Dans l’acte III, trois personnages bien connus entrent en scène : Messieurs Chirac, Blair et Schröder. En 2003, ces trois Messieurs ont pris leur plus belle plume pour écrire conjointement au président de la commission européenne pour soutenir l’industrie chimique : « Nous devons veiller à ne pas imposer de charges [le terme est souligné car il est identique à celui mentionné
dans la constitution européenne] inutiles à l’industrie. ... Nous devons veiller à ce que ces propositions ne portent pas atteintes aux intérêts légitimes des entreprises de l’Union sur le marché mondial. ... Nous vous serions reconnaissants ... de contribuer ainsi à faire de la nouvelle
réglementation du régime applicable aux produits chimiques un modèle de nos efforts pour renforcer la compétitivité industrielle de l’Union européenne. »
C’est d’une limpidité stupéfiante : « Vous êtes prié s’il vous plaît de laisser l’industrie chimique continuer à faire de bonnes affaires, notamment pour satisfaire les intérêts légitimes de ses actionnaires, qui exigent un retour sur investissement avec une rentabilité de 15 % par an ! »
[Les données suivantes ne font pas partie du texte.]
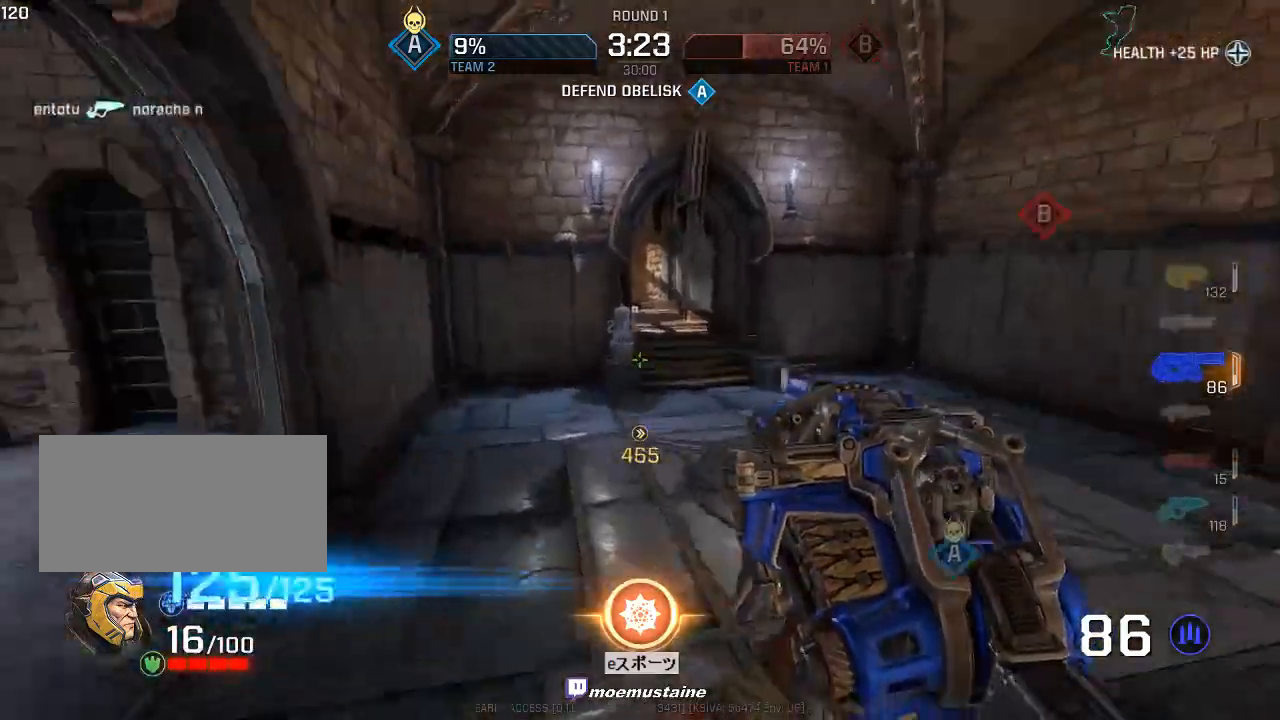
{"keys": ["d"], "mouse": [], "events": [[17, "w", "up"], [33, "mouse_left", "down"], [133, "mouse_left", "up"], [300, "mouse_left", "down"], [417, "mouse_left", "up"]]}
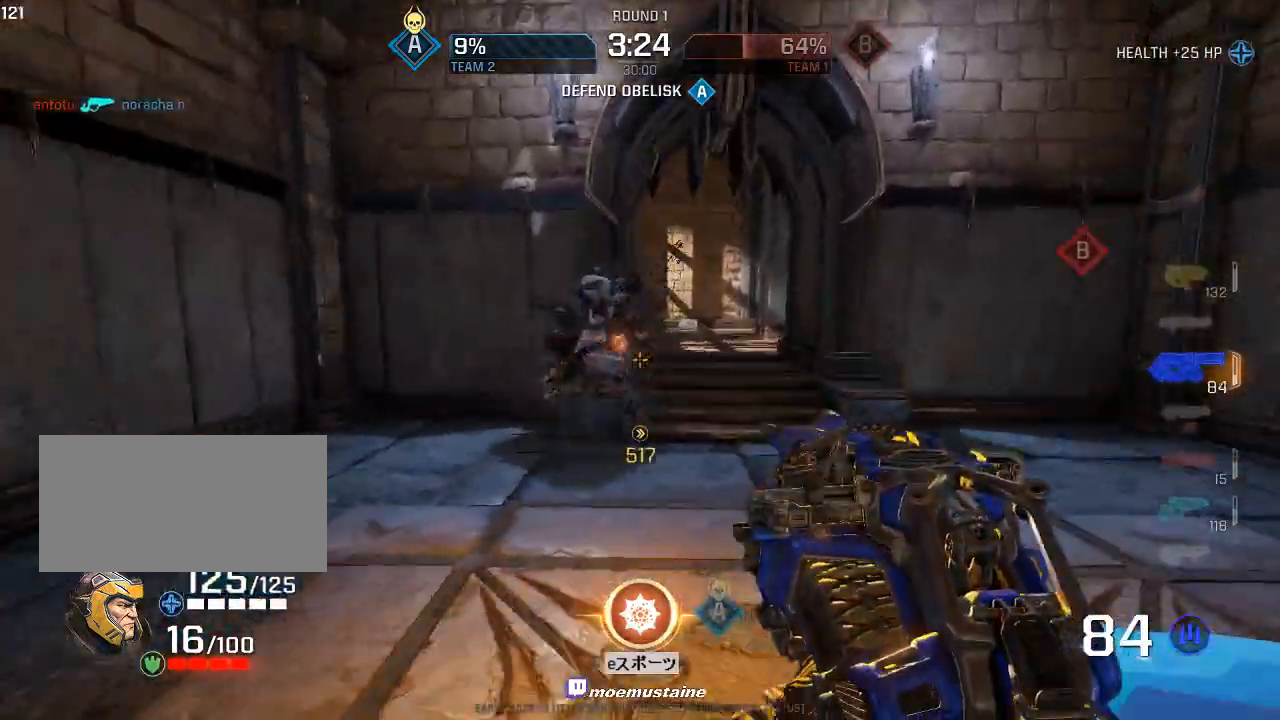
{"keys": ["w"], "mouse": [], "events": [[33, "w", "down"], [100, "a", "down"], [117, "d", "up"], [483, "a", "up"]]}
Acte final : sous la pression de l’industrie chimique, soutenue par des serviteurs aussi zélés que Messieurs Chirac, Blair et Schröder, une version considérablement édulcorée du projet REACH sera présentée au printemps 2005 au parlement européen.

En conclusion, au nom de la libre concurrence (citée 29 fois dans les 4 parties de la constitution européenne, pour le cas où le lecteur n’aurait pas bien compris ce qui est vraiment important), de la compétitivité de l’économie européenne (objectif affiché à de nombreuses reprises dans la
constitution européenne), de charges considérées comme insupportables et inutiles et d’un coût jugé disproportionné, une réglementation, visant la protection de la santé humaine, est quasiment mis au placard.

IV. Conclusion

Il apparaît que le contenu de la constitution européenne, de manière subtile, ne peut que renforcer les pratiques désastreuses, certes déjà existantes, visant à servir en priorité les intérêts des multinationales, de leurs actionnaires et des détenteurs de capitaux au mépris de la vie humaine, et surtout offre un cadre institutionnel et légal pour les « légitimer ».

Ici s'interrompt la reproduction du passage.